The next chart summarizes average next-day VXX returns, with one standard deviation variability ranges, for different combinations of SPY and VXX behaviors over the available sample period. There are indications that VXX is especially strong (weak) on days after SPY and VXX are both up (down).

Are these indications exploitable?

The next chart tracks cumulative value of a $100,000 initial investment at the close on 2/2/09 of a VXX trading strategy based on the following assumptions:

  • Go long (short) VXX the day after SPY and VXX both go up (down). Assume signals are decisive enough just before the close to trade at the same close. Exit at the following close (conservative since there are some consecutive like signals).
  • Otherwise do nothing.
  • Baseline round trip trading friction is 0.2% of the balance. Shorting costs are negligible, and there are no restrictions on shorting VXX.
  • Cash earns nothing.

The chart also shows cumulative values for buying and holding SPY and VXX for comparison. Results indicate that the VXX trading strategy may be attractive, though volatile, despite being active only 18% of the time (long 7.5% and short 10.8%). The average daily return of the VXX trading strategy is 0.13%, with standard deviation of daily returns 1.84%.

The Pearson correlation between VXX strategy returns and SPY returns is -0.01, suggesting that the VXX trading strategy may be a good diversifier of U.S. equities.

How do results vary with assumed level of trading friction?

The final chart summarizes variation of the terminal value of the above VXX trading strategy with assumed level of round trip trading friction. Results indicate that the strategy is profitable over the sample period for reasonable levels of trading friction. 

In summary, evidence from simple tests on available data suggests that buying (selling) VXX on days after SPY and VXX both go up (down) may be attractive, with the series potentially useful as a diversifier of SPY.

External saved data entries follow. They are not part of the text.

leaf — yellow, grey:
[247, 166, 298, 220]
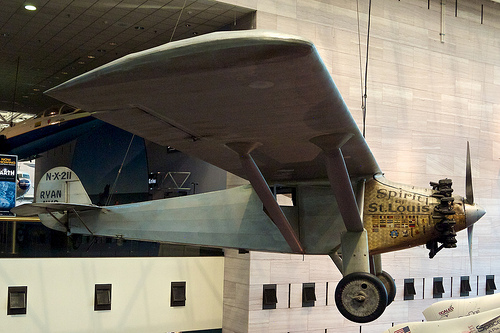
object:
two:
[333, 269, 396, 324]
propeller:
[463, 141, 478, 274]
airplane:
[7, 28, 485, 325]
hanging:
[4, 28, 489, 324]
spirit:
[367, 188, 432, 212]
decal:
[360, 177, 463, 255]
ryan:
[36, 188, 62, 200]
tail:
[29, 100, 148, 320]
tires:
[332, 271, 390, 323]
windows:
[169, 281, 186, 306]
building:
[0, 1, 499, 333]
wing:
[41, 28, 385, 190]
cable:
[363, 1, 376, 139]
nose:
[15, 178, 29, 191]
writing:
[366, 202, 428, 215]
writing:
[36, 189, 64, 200]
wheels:
[334, 273, 387, 325]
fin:
[14, 166, 91, 233]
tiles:
[381, 84, 411, 109]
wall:
[255, 1, 498, 333]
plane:
[0, 104, 93, 161]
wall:
[34, 127, 224, 203]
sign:
[0, 154, 14, 216]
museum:
[0, 0, 499, 332]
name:
[368, 189, 438, 215]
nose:
[363, 166, 487, 256]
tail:
[31, 164, 97, 204]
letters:
[36, 191, 47, 199]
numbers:
[60, 171, 68, 181]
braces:
[223, 132, 363, 254]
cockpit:
[60, 104, 73, 116]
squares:
[91, 284, 113, 311]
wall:
[3, 257, 223, 330]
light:
[17, 2, 38, 12]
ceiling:
[0, 0, 255, 117]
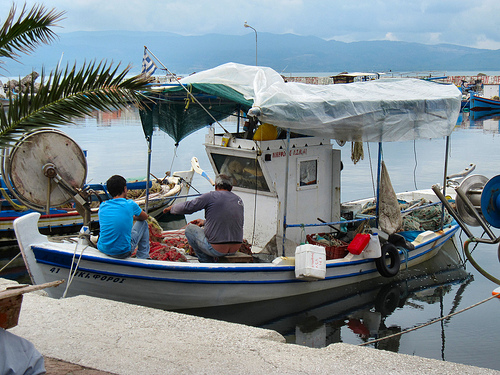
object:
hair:
[103, 174, 125, 196]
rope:
[62, 244, 90, 297]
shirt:
[96, 198, 143, 256]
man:
[96, 174, 150, 260]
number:
[49, 266, 56, 272]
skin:
[210, 241, 243, 253]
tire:
[376, 243, 401, 278]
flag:
[141, 46, 158, 78]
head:
[106, 174, 128, 198]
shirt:
[169, 190, 245, 243]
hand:
[187, 218, 205, 227]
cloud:
[435, 14, 490, 46]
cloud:
[421, 0, 488, 12]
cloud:
[291, 2, 388, 37]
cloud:
[150, 1, 260, 33]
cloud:
[30, 0, 127, 31]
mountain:
[0, 26, 500, 76]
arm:
[131, 200, 149, 221]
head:
[214, 174, 234, 191]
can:
[292, 242, 328, 282]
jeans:
[184, 223, 237, 263]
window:
[298, 157, 321, 189]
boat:
[12, 61, 463, 311]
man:
[163, 173, 245, 263]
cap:
[213, 173, 234, 186]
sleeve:
[132, 201, 142, 215]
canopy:
[121, 57, 461, 156]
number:
[55, 267, 62, 273]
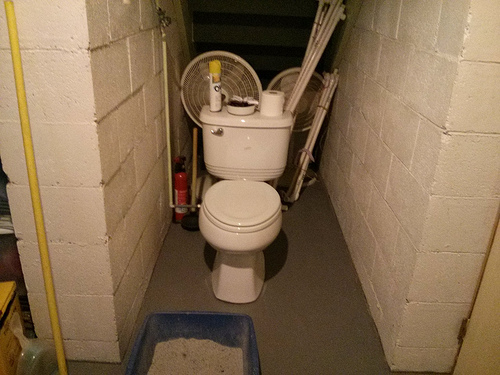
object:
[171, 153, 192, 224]
fire extinguisher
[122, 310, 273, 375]
litter box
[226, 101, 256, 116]
ashtray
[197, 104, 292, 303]
toilet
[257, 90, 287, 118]
toilet paper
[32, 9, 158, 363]
wall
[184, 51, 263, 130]
fan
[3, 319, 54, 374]
dust pan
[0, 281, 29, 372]
box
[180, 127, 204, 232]
plunger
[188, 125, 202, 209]
handle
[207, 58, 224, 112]
can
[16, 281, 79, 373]
corner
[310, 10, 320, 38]
lighbulbs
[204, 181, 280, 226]
lid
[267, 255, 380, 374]
ground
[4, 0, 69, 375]
pole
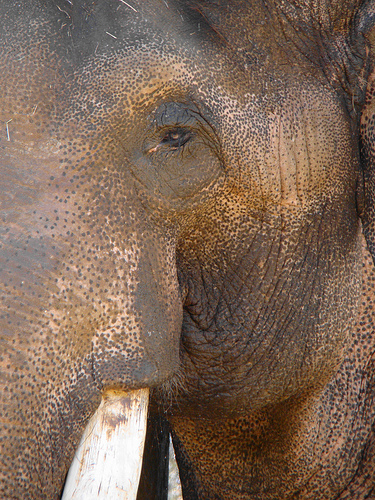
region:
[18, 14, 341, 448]
the face of an elephant.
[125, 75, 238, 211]
the eye of an elephant.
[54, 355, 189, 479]
the tusk of an elephant.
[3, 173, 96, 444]
part of an elephant trunk.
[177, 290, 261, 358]
some wrinkles on an elephant.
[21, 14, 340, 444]
a face view of a mighty elephant.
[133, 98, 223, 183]
one eye of a mighty elephant.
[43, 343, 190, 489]
part of a tusk of a mighty elephant.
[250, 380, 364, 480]
skin area of an elephant.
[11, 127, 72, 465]
part of the trunk of a mighty elephant.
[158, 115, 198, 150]
the eye of an elephant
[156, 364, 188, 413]
hair on an elephant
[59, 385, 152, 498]
the white tusk of an elephant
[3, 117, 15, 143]
a piece of straw on an elephant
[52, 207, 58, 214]
a black spot on the elephant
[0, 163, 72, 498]
the trunk of an elephant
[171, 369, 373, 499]
the leg of an elephant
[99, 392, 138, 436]
brown spots on an elephant's tusk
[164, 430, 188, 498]
the ground behind an elephant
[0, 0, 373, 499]
a brown elephant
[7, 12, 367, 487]
An extreme close up.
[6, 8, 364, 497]
Wildlife portrait.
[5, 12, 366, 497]
Aged, male elephant, seen close up.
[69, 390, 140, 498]
White tusk, showing damage.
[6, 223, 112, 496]
Discoloration on trunk.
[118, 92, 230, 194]
Small, very deep-set dark eye of elephant.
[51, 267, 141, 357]
Dots, indicating how close the shot is.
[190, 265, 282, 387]
Aged, sagging flesh of elephant.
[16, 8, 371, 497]
Left half of a facial shot of an elderly, male elephant.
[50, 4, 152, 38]
White hairs on elephant's head.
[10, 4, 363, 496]
An elephant is in the photo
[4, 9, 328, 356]
Only one eye is visible on the elephant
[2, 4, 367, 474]
You can't see the elephants ears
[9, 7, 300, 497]
The elephant has a tusk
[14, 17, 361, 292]
The elephant's eye is small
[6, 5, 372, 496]
There is only one elephant in the photo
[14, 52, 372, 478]
The elephant is brown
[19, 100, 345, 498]
The elephant's tusk is white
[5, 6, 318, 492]
You can see some of the elephant's trunk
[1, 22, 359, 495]
The elephant's tusk is ivory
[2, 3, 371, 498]
Left front view of an elephant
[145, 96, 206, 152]
Left eye of the elephant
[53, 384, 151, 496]
Top portion of the left tusk of the elephant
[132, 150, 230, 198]
Eye bags beneath the eye of the elephant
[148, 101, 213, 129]
Left eye lid of the elephant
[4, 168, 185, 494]
Left side of the elephant's horn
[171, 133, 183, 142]
Left pupil of the elephant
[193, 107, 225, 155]
Wrinkles on the elephant's left eye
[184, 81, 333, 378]
Wrinkles on the left side of the elephant's head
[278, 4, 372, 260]
Section of the elephant's left ear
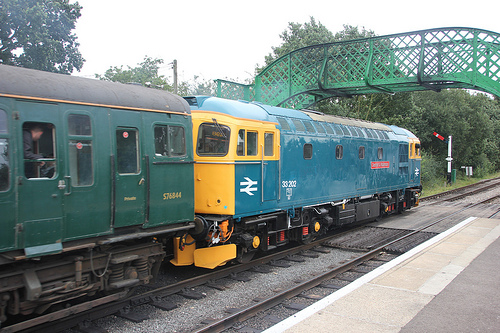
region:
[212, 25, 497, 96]
Green overpass above railroad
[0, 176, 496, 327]
Railroad track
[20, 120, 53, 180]
Person in window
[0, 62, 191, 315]
Green train car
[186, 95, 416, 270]
Blue and yellow train car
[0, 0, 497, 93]
Bright sky with no clouds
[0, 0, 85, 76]
Tree with green leaves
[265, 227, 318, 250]
Red shocks under train car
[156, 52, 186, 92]
Wooden utility pole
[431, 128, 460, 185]
Railroad signal with red and white bands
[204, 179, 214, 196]
yellow paint on train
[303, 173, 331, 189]
green paint on train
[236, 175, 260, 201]
white sign on train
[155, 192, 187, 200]
yellow numbers on train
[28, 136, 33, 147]
man wearing grey shirt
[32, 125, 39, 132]
man has is black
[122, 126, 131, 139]
red sticker in window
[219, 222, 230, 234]
orange paint on train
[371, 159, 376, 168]
red lablel on train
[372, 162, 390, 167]
grey lettering on label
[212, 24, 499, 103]
tall green metal bridge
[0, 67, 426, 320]
a train car and a half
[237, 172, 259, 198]
white writing on train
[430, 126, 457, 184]
switch signal for train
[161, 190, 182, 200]
yellow writing on train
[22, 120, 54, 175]
rail way employee working on train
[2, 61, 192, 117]
black roof of train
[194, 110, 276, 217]
yellow front of train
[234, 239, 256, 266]
front of train wheel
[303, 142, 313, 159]
small window in train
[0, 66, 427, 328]
Train moving forward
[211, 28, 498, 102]
Bridge across the train tracks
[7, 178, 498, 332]
Train tracks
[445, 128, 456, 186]
Pole in front of the train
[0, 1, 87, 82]
Tree on the side of the train tracks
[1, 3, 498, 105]
Clear sky outside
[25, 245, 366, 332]
Gravel between the train tracks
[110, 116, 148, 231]
Green door on the train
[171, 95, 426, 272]
Front of the train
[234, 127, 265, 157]
windows on the train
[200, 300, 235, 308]
the small rocks on the tracks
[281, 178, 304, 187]
numbers on the train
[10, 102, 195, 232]
the train is green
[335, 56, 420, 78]
the overpass is green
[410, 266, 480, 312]
the street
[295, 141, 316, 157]
window on the train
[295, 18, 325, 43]
a tall bush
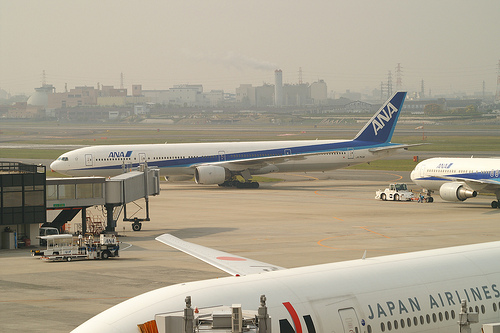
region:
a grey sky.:
[152, 2, 270, 64]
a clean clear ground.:
[231, 178, 370, 243]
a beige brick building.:
[165, 76, 208, 108]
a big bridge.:
[333, 95, 387, 110]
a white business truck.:
[25, 205, 126, 268]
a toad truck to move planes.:
[370, 180, 445, 215]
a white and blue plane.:
[405, 150, 495, 205]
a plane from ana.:
[50, 97, 401, 179]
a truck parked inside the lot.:
[36, 220, 59, 240]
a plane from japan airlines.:
[70, 235, 495, 330]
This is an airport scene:
[13, 41, 489, 322]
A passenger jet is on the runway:
[39, 88, 424, 190]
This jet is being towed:
[375, 150, 498, 217]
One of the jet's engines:
[188, 159, 240, 194]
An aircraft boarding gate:
[44, 160, 172, 217]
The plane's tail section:
[339, 83, 431, 167]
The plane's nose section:
[48, 147, 88, 176]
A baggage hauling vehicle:
[31, 224, 129, 280]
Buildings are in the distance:
[26, 62, 356, 120]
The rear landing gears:
[221, 173, 265, 196]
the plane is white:
[368, 254, 411, 310]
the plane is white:
[316, 306, 351, 326]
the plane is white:
[313, 286, 351, 320]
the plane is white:
[315, 276, 381, 326]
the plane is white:
[333, 257, 370, 316]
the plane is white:
[343, 259, 380, 327]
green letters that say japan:
[351, 290, 421, 330]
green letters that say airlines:
[427, 276, 497, 324]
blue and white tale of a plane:
[332, 83, 417, 180]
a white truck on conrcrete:
[352, 175, 412, 227]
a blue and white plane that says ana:
[77, 78, 416, 179]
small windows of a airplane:
[347, 297, 462, 331]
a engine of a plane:
[423, 174, 475, 229]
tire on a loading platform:
[117, 151, 181, 240]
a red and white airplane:
[139, 229, 466, 330]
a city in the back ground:
[1, 64, 338, 122]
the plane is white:
[316, 325, 328, 331]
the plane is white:
[324, 254, 394, 329]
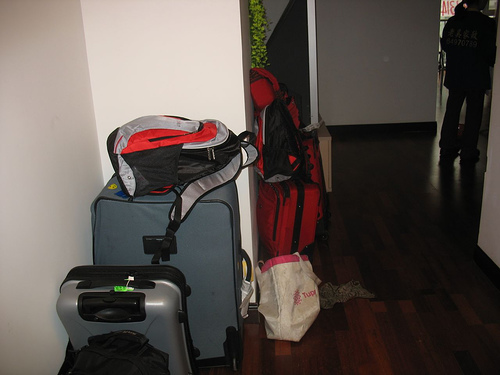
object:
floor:
[242, 131, 500, 374]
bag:
[254, 252, 319, 341]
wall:
[0, 0, 254, 371]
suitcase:
[54, 262, 195, 372]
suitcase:
[91, 173, 241, 363]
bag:
[66, 330, 174, 375]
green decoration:
[249, 0, 269, 67]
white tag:
[238, 277, 253, 318]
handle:
[238, 249, 252, 281]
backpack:
[107, 115, 260, 265]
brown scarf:
[319, 280, 374, 309]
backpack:
[255, 99, 309, 184]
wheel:
[232, 358, 240, 371]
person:
[439, 2, 496, 159]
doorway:
[437, 3, 483, 132]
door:
[250, 0, 310, 128]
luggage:
[257, 176, 318, 259]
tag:
[114, 286, 133, 292]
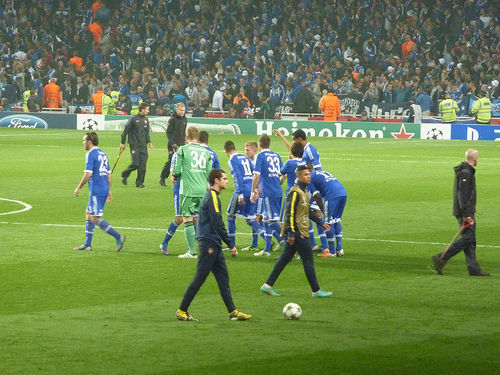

Cautions regarding findings include:

  • The available sample period is short in terms of variety of market conditions (essentially a single bull market), and cumulative value analyses can be sensitive to start and stop dates.
  • As noted, the analysis ignores any cost of, and restrictions on, shorting VXX. Also, round trip trading friction may vary with market conditions.
  • There is some data snooping bias associated with number of combinations considered, and perhaps with the original suggestion.